Les anémies hémolytiques et les thrombopénies auto-immunes sont des indications des corticostéroïdes. La prednisone 1 mg/kg po 1 fois/j peut parfois permettre une amélioration nette et rapide dans des cas avancés de LLC, bien que la durée de réponse soit généralement brève. Les complications métaboliques et l'augmentation du nombre et de la gravité des infections doivent mettre en garde contre l'utilisation prolongée des corticostéroïdes. La prednisone utilisée avec la fludarabine augmente le risque de Pneumocystis jirovecii et d'infections à Listeria.

Traitement par Ac monoclonaux

Le rituximab est le premier Ac monoclonal utilisé dans le traitement efficace des hémopathies lymphoïdes. Chez les patients non antérieurement traités, le taux de réponse est de 75%, avec obtention d’une rémission complète chez 20% des patients. L’alemtuzumab confère un taux de réponse de 33% chez les patients antérieurement traités réfractaires à la fludarabine et un taux de réponse de 75 à 80% chez les patients non antérieurement traités. Le déficit immunitaire induit par l'alemtuzumab peut occasionner plus de complications que le traitement par le rituximab. Le rituximab a été associé à la fludarabine et à l’association fludarabine plus cyclophosphamide; ces associations ont nettement amélioré le taux de rémission complète à la fois chez les patients antérieurement traités et ceux non antérieurement traités. L'alemtuzumab est à présent associé au rituximab et à la chimiothérapie pour traiter la maladie résiduelle et permet d'éliminer efficacement l'infiltration médullaire. Des cas de réactivation du cytomégalovirus et d'autres infections opportunistes ont été rapportés avec l'alemtuzumab. Une réactivation de l'hépatite B peut se produire avec le rituximab.

L'obinutuzumab est un nouvel anticorps monoclonal qui cible la même protéine de surface cellulaire de LLC que le rituximab. L'association de l'obinutuzumab et du chlorambucil a été récemment démontrée supérieure au rituximab en termes de prolongation de la survie sans progression et de réponse complète au traitement.
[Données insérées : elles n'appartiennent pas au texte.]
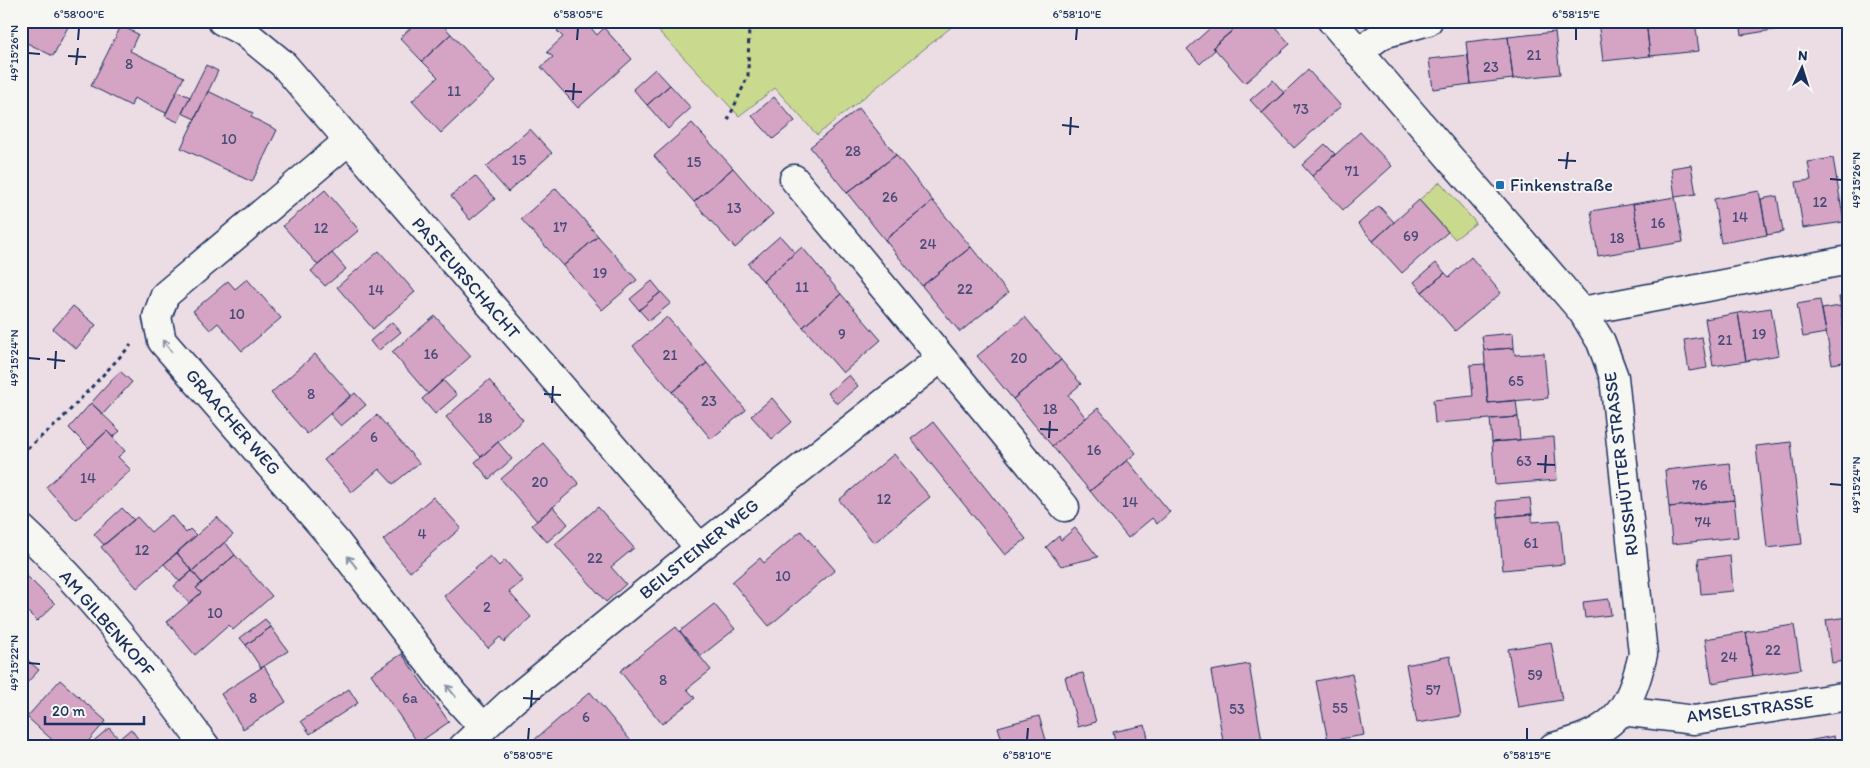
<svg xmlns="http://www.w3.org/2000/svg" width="1870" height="768" font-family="Itim,sans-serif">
<rect width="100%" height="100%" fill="#ecdde4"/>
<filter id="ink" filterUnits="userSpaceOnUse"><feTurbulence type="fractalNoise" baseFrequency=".02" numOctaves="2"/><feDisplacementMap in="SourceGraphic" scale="10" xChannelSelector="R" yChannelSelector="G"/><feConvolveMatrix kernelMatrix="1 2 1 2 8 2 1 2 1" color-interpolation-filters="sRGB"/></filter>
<g filter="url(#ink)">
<path fill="#c9da8f" stroke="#728476" d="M649,21H959L817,135L775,88L739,116Z
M1440,182L1476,223L1455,239L1419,200Z"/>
<path fill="#d5a4c4" stroke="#1b2f5e" d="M21,21H71L53,56L21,40Z
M418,21H439L451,34L422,61L400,38Z
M568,21H585L597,35L604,28L632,59L578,108L541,67L553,57L547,52L563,37L557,31Z
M1218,21H1221L1231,32L1213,47L1215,50L1200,64L1187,49Z
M1243,21H1270L1290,44L1245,83L1213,47Z
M1598,21H1646L1650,56L1603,61Z
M1646,21H1695L1699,51L1650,56Z
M1740,21H1790L1791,27L1742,35Z
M1790,21H1820L1791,27Z
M121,26L138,34L130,51L184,77L166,113L134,98L131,106L91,86Z
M1555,32L1560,74L1513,79L1508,37Z
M451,34L495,82L441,133L412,101L438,77L422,61Z
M1508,37L1513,79L1471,84L1466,42Z
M1468,55L1471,84L1433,89L1429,59Z
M206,65L218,71L195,119L182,113Z
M655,69L670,85L647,105L633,89Z
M1308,70L1341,106L1294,148L1262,113Z
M1273,80L1284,93L1262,113L1250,100Z
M670,85L691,108L668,129L647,105Z
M177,91L190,97L178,122L165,116Z
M208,91L253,113L251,117L277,130L252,182L181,148Z
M774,97L795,121L773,139L752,116Z
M859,108L896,155L847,193L810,147Z
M692,123L733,168L694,202L654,156Z
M530,129L552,153L508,192L486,167Z
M1360,132L1392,166L1343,210L1312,176Z
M1325,144L1335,154L1312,176L1302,165Z
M896,155L933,201L885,240L847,193Z
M1833,158L1844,222L1803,228L1796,182L1811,180L1808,162Z
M1691,165L1696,194L1675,197L1671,168Z
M733,168L773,214L735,248L694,202Z
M475,176L495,199L470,220L451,196Z
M556,188L598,236L563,266L521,219Z
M325,190L359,230L318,265L283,226Z
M1759,191L1767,235L1721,243L1714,199Z
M1777,196L1783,232L1767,235L1761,199Z
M1675,197L1683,242L1641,249L1633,204Z
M1419,200L1448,232L1402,273L1373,241Z
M933,201L971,247L922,286L885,240Z
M1633,204L1641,249L1598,256L1591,211Z
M1379,206L1394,222L1373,241L1358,224Z
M598,236L637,280L602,310L563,266Z
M780,236L795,253L763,281L748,264Z
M802,247L841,294L803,327L763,281Z
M971,247L1008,293L960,332L922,286Z
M379,251L415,292L373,329L337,287Z
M332,253L346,269L325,286L311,271Z
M1471,257L1501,293L1455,331L1422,292L1445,273L1449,277Z
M1436,263L1445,273L1422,292L1414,282Z
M247,279L281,318L242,351L218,323L210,330L193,311L228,281L235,289Z
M652,281L661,292L639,310L630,299Z
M661,292L671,303L649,321L639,310Z
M841,294L881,340L843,373L803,327Z
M1849,296V341L1847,342L1839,297Z
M1820,300L1826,333L1803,337L1797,304Z
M73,306L96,325L76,349L53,329Z
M1840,306L1849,361L1832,364L1822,309Z
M1771,308L1779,355L1746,361L1738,313Z
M1738,313L1746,361L1713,366L1705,319Z
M435,316L471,356L428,394L392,352Z
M667,317L707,363L672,392L633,346Z
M1025,317L1061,360L1013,399L977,356Z
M392,322L401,332L378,351L370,341Z
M1513,333L1514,348L1484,350L1482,336Z
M1702,337L1707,368L1689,371L1684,340Z
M1514,348L1515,355L1544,353L1548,398L1488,403L1484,350Z
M315,354L351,395L307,434L271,393Z
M1061,360L1081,384L1068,395L1086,418L1052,446L1013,399Z
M707,363L746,410L711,439L672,392Z
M1485,364L1488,403L1516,400L1518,417L1435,423L1433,400L1473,396L1470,365Z
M120,371L132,382L103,414L91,403Z
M849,375L858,386L837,404L828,393Z
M443,380L457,395L435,414L422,399Z
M489,380L523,420L481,457L446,417Z
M355,393L366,405L341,426L330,414Z
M772,398L792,422L772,439L751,416Z
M91,403L120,431L113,437L107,431L89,448L69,428Z
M1098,408L1136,453L1090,491L1052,446Z
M377,415L419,463L393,484L379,469L352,492L324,460Z
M1518,417L1520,440L1492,442L1490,419Z
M933,422L1026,539L1005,555L911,439Z
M107,431L125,451L118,457L131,470L76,520L46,487Z
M1554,437L1557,480L1495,485L1492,442Z
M498,442L512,459L489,479L475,462Z
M1791,442L1802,544L1767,548L1756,446Z
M543,443L579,484L537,521L501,479Z
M894,454L930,497L874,543L839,500Z
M1127,460L1170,512L1157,524L1152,518L1128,538L1090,491Z
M1730,463L1734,500L1669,507L1665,470Z
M433,497L461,528L410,572L383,540Z
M1530,498L1532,514L1498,517L1496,501Z
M1734,500L1738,537L1672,544L1669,507Z
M553,507L568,524L547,542L532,525Z
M598,507L634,548L611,567L626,584L606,602L555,544Z
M122,508L134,520L104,545L94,534Z
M1532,514V522L1560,520L1564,564L1503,570L1498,517Z
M171,515L186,533L190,529L196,535L137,588L101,547L137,517L151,532Z
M217,517L233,535L192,571L177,553Z
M1075,528L1098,557L1061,566L1046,547L1059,536L1061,540Z
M801,531L835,570L769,626L732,582L760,558L764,563Z
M225,542L235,555L202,583L192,571Z
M177,553L192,571L180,582L164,564Z
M235,555L272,596L233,630L229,625L195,655L167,622L201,593L196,588Z
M1730,555L1733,591L1701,594L1698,559Z
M490,556L499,566L505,560L523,581L509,592L531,617L504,642L500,637L488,648L444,596Z
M192,571L202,583L196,588L201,593L189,603L174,586Z
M26,575L55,604L37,621L21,605V579Z
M1609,599L1611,615L1585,618L1583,602Z
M714,604L735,629L701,656L680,631Z
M1849,617V660L1832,663L1826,620Z
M265,619L271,627L246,645L240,638Z
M1794,625L1801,669L1753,676L1746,632Z
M271,627L288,651L261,668L246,645Z
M676,627L711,670L687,689L695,698L662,724L620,671Z
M1746,632L1753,676L1712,683L1705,639Z
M1551,642L1562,700L1518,707L1508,649Z
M402,654L449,722L418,743L371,674Z
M23,656L39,670L21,689V658Z
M1450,656L1461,716L1417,723L1406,665Z
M1249,664L1263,747H1224L1211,671Z
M264,666L286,702L243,729L221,694Z
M1083,673L1096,722L1078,727L1065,677Z
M1352,674L1364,735L1328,741L1316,681Z
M60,680L106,721L83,747H60L27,717Z
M349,689L358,703L310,734L301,721Z
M590,692L631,741L623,747H526Z
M1039,716L1048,747H1004L998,727Z
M1145,725L1150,747H1116L1113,732Z
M109,728L119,739L111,747H92L90,744Z
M131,729L144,747H111L119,739Z
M1834,736L1836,747H1803L1802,742Z
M1802,742L1803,747H1775Z"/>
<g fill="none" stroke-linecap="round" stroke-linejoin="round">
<defs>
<path id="minor" d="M222,21L244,32L283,64L700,548
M1332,21L1582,311L1601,342L1614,377L1643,654C1629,714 1613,732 1553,747
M1358,52L1383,34L1428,21
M348,141L165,295L157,317L162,341L337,543L454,695L483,727
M794,179L1065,507
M1582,311L1849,260
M21,528C91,593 149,670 206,747
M1622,711L1694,720L1849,696
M463,747L512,701L700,548L941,358"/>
</defs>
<use href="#minor" stroke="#1b2f5e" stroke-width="31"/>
<path stroke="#1b2f5e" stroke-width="3" stroke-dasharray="4 4" stroke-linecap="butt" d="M728,120L748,76L749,21
M21,453L58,423L131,345"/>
<use href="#minor" stroke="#f6f6f2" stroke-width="28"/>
</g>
<defs><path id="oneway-shaft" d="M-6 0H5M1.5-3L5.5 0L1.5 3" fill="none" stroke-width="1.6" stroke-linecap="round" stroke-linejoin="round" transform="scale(1.25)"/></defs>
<g stroke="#8892a8">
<use href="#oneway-shaft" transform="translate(167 346) rotate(-127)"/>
<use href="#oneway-shaft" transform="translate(352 562) rotate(-128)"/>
<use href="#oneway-shaft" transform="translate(451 691) rotate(-128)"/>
</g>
</g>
<path fill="none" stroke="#1b2f5e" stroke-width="2" d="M78,40L79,28M577,40L578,28M1076,40L1077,28M1576,40V28M28,53L40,54M68,56L86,57M76,65L78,48M565,91L582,92M573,100L574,83M1062,125L1079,127M1070,135L1071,117M1558,160L1576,161M1566,169L1568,152M1830,179L1842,180M28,358L40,359M47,359L65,361M55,369L56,351M544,394L561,395M552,403L553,386M1040,429L1058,430M1049,438L1050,421M1537,464L1555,465M1545,473L1546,455M1830,484L1842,485M28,663L40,664M523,698L540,699M531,707L532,690M528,740L529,728M1027,740L1028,728M1527,740V728"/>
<rect fill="#1f6fb2" stroke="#f6f6f2" stroke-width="2" x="1495" y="180" width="10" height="10" rx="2.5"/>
<g text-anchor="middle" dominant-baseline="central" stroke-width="4" stroke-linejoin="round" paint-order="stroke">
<g font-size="15" fill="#4a4c78">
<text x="1534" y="55">21</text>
<text x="129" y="64">8</text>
<text x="1491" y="67">23</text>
<text x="454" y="91">11</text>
<text x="1301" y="109">73</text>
<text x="229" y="139">10</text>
<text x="853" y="151">28</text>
<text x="519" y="160">15</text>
<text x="694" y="162">15</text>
<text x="1352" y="171">71</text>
<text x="890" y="197">26</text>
<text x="1820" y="202">12</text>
<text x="734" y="208">13</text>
<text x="1740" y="217">14</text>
<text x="1658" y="223">16</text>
<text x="560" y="227">17</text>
<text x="321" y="228">12</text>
<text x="1411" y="236">69</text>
<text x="1617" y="238">18</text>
<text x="928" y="244">24</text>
<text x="600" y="273">19</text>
<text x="802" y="287">11</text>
<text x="965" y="289">22</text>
<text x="376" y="290">14</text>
<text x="237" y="314">10</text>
<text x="842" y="334">9</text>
<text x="1759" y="334">19</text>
<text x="1725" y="340">21</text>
<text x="431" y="354">16</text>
<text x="670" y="355">21</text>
<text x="1019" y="358">20</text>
<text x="1516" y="381">65</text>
<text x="311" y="394">8</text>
<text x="709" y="401">23</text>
<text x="1050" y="409">18</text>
<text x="485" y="418">18</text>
<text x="374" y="437">6</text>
<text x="1094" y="450">16</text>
<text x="1524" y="461">63</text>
<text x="88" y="478">14</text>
<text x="540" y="482">20</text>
<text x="1700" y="485">76</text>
<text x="884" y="499">12</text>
<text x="1130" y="502">14</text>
<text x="1703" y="522">74</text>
<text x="422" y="534">4</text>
<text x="1531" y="543">61</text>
<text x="142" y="550">12</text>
<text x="595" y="558">22</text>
<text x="783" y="576">10</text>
<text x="487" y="607">2</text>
<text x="215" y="613">10</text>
<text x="1773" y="650">22</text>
<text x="1729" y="657">24</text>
<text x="1535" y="675">59</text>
<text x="663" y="680">8</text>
<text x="1433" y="690">57</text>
<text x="253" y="698">8</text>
<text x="410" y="698">6a</text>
<text x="1340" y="708">55</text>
<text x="1237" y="709">53</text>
<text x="586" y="717">6</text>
</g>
<g font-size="18" fill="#1b2f5e" stroke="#f6f6f2" text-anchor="start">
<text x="1510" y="185">Finkenstraße</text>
</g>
<g font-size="18" fill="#1b2f5e" stroke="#f6f6f2">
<text transform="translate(466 278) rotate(49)">PASTEURSCHACHT</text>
<text transform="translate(233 422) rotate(49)">GRAACHER WEG</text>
<text transform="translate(1621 464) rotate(-97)">RUSSHÜTTER STRASSE</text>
<text transform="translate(699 549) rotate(-39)">BEILSTEINER WEG</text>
<text transform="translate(107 623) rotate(49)">AM GILBENKOPF</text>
<text transform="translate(1750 709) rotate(-7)">AMSELSTRASSE</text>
</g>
</g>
<rect width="1870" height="768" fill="none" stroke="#f6f6f2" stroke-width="55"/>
<g transform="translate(1802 68) rotate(4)" stroke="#f6f6f2" stroke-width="4" paint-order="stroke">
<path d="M0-4L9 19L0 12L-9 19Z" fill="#1b2f5e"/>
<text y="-8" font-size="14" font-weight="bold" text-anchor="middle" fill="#1b2f5e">N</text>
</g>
<path d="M45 716v8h99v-8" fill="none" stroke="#1b2f5e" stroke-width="2.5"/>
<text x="52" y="716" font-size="15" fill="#1b2f5e" stroke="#f6f6f2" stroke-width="4" paint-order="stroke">20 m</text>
<rect x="28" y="28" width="1814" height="712" fill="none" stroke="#1b2f5e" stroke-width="2"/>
<g font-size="12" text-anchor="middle" fill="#1b2f5e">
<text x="79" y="18">6°58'00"E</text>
<text x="578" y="18">6°58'05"E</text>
<text x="1077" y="18">6°58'10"E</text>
<text x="1576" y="18">6°58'15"E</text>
<text transform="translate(14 53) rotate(-90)" y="4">49°15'26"N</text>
<text transform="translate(1856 180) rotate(-90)" y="4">49°15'26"N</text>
<text transform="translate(14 358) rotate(-90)" y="4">49°15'24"N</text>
<text transform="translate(1856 485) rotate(-90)" y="4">49°15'24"N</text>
<text transform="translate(14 663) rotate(-90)" y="4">49°15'22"N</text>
<text x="528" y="759">6°58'05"E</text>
<text x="1027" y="759">6°58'10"E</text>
<text x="1527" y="759">6°58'15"E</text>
</g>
</svg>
En général, les anticorps monoclonaux sont bien tolérés, mais ils peuvent provoquer des réactions allergiques et une immunosuppression significative. Ce profil de toxicité favorable permet à ces agents d'être associés à la chimiothérapie conventionnelle, souvent avec une excellente efficacité clinique.

Radiothérapie

Une irradiation palliative locale peut être administrée sur des adénopathies, la rate iu le foie qui ne répondent pas à la chimiothérapie. L'irradiation corporelle totale à petites doses permet parfois d'améliorer temporairement les symptômes.

Points clés

  • La LLC, une leucémie à progression lente, implique les lymphocytes apparaissant matures et est plus fréquente chez les patients âgés.

  • Le traitement est non curatif et n'est généralement pas commencé jusqu'à ce que les symptômes se développent.

  • La chimiothérapie avec ou sans traitement par des anticorps monoclonaux diminue les symptômes et améliore la survie.